* **TEXT PASSAGE**
# # # # # # #

Hello, all
Here is what I want to do:
getting messages from kafka -> postgresql DB
I am currently using OpaqueTridentKafkaSpout to receive data which is in
the form of json, parsed in a jsonObjectParse class,
@SuppressWarnings("serial")
public static class JsonObjectParse extends BaseFunction {
@Override
public final void execute(final TridentTuple tuple, final
TridentCollector collector) {
String val = tuple.getString(0);
int userid;
JSONObject json = new JSONObject(val);
try {
userid = json.getInt("user") ;
}
catch (JSONException e) {
userid = -1 ;
}
collector.emit(new Values(userid, val));
}
}
After that, I am updating DB by persistentAggregate()
topology.newStream("topictestspout", kafkaSpout)
.parallelismHint(4)
.shuffle()
.each(new Fields("str"),
new JsonObjectParse(),
new
Fields("userid","event"))
.groupBy(new Fields("userid"))
.persistentAggregate(PostgresqlState.newFactory(config), new
Fields("userid","event"), new EventUpdater(), new Fields( "eventword"));
Where PostgresqlState.newFactory(config) was imported from
https://github.com/geoforce/storm-postgresql
and I wrote EventUpdater() like such
@SuppressWarnings("serial")

# # # # # # #

Extracted data entries:
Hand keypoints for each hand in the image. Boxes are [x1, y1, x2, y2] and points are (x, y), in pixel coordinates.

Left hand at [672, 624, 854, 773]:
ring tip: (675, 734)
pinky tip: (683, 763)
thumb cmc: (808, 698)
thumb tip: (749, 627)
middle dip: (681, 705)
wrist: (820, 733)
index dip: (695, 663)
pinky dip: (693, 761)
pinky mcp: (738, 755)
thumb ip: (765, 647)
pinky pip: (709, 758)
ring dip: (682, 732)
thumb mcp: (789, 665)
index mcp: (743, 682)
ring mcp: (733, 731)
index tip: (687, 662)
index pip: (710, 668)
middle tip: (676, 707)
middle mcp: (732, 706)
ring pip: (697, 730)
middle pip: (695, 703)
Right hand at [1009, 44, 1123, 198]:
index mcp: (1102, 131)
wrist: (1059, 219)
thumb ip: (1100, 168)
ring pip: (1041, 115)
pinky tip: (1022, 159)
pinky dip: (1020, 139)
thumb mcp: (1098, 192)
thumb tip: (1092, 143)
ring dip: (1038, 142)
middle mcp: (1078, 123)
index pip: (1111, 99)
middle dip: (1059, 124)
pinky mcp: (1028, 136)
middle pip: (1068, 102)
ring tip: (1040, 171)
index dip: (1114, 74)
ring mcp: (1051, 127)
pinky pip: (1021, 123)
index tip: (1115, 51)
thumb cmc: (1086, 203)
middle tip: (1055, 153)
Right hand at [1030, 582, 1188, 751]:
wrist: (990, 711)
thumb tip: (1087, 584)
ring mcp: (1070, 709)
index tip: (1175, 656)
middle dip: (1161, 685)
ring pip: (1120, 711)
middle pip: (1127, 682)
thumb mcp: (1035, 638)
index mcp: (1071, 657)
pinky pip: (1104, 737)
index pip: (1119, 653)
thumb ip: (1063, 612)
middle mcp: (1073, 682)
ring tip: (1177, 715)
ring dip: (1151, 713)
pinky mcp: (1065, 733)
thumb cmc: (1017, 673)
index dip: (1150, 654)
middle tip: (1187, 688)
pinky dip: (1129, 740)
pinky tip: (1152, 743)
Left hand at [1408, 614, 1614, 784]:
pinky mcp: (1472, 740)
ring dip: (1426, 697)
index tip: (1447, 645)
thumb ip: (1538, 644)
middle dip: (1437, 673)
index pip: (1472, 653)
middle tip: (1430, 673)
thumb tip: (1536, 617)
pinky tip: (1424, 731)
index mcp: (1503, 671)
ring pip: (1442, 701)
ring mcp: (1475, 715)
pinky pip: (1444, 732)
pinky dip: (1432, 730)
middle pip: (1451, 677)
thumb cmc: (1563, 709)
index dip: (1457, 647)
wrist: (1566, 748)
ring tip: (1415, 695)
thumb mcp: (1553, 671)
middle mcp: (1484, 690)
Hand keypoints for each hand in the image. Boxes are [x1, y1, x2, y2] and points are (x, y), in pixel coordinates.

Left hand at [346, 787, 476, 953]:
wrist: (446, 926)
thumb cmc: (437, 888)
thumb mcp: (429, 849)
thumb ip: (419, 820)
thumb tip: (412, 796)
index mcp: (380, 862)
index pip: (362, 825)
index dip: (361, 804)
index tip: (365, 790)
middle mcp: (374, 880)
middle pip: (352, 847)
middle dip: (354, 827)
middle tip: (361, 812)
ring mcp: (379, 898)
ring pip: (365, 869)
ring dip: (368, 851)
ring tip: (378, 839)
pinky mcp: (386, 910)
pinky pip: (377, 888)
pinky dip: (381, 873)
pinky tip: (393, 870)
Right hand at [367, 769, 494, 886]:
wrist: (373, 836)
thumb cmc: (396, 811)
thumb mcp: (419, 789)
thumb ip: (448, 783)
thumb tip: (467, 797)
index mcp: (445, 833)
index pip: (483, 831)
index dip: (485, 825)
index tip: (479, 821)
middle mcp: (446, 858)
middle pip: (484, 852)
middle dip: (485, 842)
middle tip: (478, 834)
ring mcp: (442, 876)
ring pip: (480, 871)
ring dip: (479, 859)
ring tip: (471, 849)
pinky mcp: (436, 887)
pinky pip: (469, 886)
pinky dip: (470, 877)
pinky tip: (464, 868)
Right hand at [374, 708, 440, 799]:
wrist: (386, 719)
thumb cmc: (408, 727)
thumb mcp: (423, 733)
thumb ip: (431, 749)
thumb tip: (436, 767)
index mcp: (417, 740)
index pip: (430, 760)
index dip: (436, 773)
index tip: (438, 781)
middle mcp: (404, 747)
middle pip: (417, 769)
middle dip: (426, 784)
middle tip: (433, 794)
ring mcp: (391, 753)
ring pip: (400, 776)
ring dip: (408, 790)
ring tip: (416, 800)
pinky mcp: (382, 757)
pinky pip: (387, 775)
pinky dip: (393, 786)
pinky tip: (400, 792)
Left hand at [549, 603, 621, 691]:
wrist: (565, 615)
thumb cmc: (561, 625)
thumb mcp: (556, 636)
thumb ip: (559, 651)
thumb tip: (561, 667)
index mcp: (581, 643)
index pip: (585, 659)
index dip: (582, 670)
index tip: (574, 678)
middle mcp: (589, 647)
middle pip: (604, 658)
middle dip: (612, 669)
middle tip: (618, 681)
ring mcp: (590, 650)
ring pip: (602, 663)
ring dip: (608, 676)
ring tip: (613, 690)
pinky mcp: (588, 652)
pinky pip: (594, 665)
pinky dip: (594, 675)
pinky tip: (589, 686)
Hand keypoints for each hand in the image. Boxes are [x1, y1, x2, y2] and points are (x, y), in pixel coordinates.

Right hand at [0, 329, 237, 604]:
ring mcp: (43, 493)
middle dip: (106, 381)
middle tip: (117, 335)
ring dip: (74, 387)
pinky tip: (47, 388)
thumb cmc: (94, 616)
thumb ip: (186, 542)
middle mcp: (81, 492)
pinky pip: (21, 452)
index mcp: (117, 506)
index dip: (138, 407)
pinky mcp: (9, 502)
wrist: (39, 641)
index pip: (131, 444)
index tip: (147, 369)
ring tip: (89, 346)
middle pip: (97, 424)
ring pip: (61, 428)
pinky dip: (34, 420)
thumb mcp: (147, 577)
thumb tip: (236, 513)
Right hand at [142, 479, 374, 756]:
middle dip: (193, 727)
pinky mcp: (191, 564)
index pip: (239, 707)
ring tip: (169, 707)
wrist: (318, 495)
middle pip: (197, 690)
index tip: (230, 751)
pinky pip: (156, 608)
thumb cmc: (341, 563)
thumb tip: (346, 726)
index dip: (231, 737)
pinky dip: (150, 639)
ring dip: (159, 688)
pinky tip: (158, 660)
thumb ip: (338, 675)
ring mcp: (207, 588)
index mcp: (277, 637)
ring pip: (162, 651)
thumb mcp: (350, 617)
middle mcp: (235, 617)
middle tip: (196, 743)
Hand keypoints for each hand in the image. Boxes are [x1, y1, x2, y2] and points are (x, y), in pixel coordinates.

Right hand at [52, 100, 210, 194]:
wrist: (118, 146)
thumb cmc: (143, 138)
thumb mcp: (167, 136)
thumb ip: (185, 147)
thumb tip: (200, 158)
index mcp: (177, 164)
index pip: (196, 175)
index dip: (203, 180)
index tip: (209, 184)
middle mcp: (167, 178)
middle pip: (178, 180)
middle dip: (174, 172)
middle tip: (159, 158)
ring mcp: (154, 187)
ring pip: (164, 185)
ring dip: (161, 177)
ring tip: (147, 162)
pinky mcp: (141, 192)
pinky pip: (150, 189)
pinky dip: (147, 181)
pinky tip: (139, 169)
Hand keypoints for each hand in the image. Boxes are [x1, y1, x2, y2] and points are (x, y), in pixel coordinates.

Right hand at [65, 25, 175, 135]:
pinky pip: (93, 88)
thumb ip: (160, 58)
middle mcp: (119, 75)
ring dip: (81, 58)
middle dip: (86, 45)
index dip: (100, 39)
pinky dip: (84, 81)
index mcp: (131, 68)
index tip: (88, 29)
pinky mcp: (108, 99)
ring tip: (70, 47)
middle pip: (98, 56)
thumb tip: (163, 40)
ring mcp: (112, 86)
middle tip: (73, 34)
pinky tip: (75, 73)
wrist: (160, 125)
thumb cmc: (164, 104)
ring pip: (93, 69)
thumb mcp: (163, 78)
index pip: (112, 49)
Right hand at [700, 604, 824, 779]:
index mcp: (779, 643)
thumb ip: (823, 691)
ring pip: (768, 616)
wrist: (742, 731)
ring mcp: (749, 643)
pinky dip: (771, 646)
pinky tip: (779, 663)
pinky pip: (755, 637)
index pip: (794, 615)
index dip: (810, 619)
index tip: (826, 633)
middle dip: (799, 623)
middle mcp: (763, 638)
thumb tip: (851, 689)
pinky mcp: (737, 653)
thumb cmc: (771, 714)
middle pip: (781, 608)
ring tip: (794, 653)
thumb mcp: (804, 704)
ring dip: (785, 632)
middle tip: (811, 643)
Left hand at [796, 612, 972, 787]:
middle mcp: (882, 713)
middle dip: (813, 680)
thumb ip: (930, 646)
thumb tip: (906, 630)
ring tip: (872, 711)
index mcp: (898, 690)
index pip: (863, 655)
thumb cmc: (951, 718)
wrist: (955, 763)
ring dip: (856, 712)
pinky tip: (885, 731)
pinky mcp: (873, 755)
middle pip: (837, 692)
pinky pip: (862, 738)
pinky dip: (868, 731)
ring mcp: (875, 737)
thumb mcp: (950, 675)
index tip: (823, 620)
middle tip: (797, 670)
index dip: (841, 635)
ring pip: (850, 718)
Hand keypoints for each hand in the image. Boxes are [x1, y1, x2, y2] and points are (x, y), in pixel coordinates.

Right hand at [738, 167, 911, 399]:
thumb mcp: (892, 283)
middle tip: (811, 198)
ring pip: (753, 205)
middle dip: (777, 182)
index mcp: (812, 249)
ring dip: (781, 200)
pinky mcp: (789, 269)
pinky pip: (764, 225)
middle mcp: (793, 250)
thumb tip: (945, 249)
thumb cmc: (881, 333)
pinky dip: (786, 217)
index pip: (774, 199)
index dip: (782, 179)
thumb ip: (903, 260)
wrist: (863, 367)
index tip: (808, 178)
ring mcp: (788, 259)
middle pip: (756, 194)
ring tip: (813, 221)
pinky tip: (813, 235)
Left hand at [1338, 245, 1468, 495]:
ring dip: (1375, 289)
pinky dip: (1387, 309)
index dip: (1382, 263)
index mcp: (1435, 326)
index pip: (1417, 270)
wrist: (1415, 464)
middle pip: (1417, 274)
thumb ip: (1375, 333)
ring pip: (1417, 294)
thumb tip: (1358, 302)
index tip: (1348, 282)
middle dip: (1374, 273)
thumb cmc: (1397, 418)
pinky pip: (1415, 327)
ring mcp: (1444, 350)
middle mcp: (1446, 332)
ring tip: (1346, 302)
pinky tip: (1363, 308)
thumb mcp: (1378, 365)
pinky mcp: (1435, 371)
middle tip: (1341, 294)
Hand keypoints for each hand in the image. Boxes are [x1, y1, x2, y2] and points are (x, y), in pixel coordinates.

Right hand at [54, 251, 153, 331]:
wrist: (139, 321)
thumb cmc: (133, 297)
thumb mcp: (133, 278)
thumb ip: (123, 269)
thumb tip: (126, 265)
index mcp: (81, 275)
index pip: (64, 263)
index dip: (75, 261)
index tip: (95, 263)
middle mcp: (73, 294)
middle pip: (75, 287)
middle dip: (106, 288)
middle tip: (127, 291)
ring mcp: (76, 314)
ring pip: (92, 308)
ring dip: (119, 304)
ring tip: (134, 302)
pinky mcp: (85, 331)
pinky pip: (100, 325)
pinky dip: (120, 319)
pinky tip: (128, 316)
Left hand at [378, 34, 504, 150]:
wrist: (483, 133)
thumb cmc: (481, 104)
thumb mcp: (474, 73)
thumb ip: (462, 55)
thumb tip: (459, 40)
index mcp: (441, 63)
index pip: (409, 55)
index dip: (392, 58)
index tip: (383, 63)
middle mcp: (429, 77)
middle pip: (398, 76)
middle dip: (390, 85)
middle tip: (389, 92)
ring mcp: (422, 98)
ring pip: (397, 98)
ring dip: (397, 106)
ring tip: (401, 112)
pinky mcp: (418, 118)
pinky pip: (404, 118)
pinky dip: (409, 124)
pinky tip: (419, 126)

# # # # # # #

* **PARTS OF THE EXERCISE**
A. In the Kafka-to-PostgreSQL post, where was PostgresqlState.newFactory(config) imported from?
B. Carry the Kafka-to-PostgreSQL post on from the point where it stops.
These data were drawn from a separate source.

* **RESULTS FOR THE EXERCISE**
A. https://github.com/geoforce/storm-postgresql

B.
static class EventUpdater implements
ReducerAggregator<List<String>> {
@Override
public List<String> init(){
return null;
}
@Override
public List<String> reduce(List<String> curr, TridentTuple
tuple) {
List<String> updated = null ;
if ( curr == null ) {
String event = (String)
tuple.getValue(1);
updated = Lists.newArrayList(event);
} else {
updated = curr ;
}
System.out.println(updated);
return updated ;
}
}
I am able to update the DB with single row each time, say for example, I
consume a topic from beginning, spoutConf.forceFromStart = true; My
question is how to consume the data from kafkaSpout in batch, load in state
and write into DB? I am thinking if I can
accumulate data in JsonObjectParse, and bulkCopy to DB?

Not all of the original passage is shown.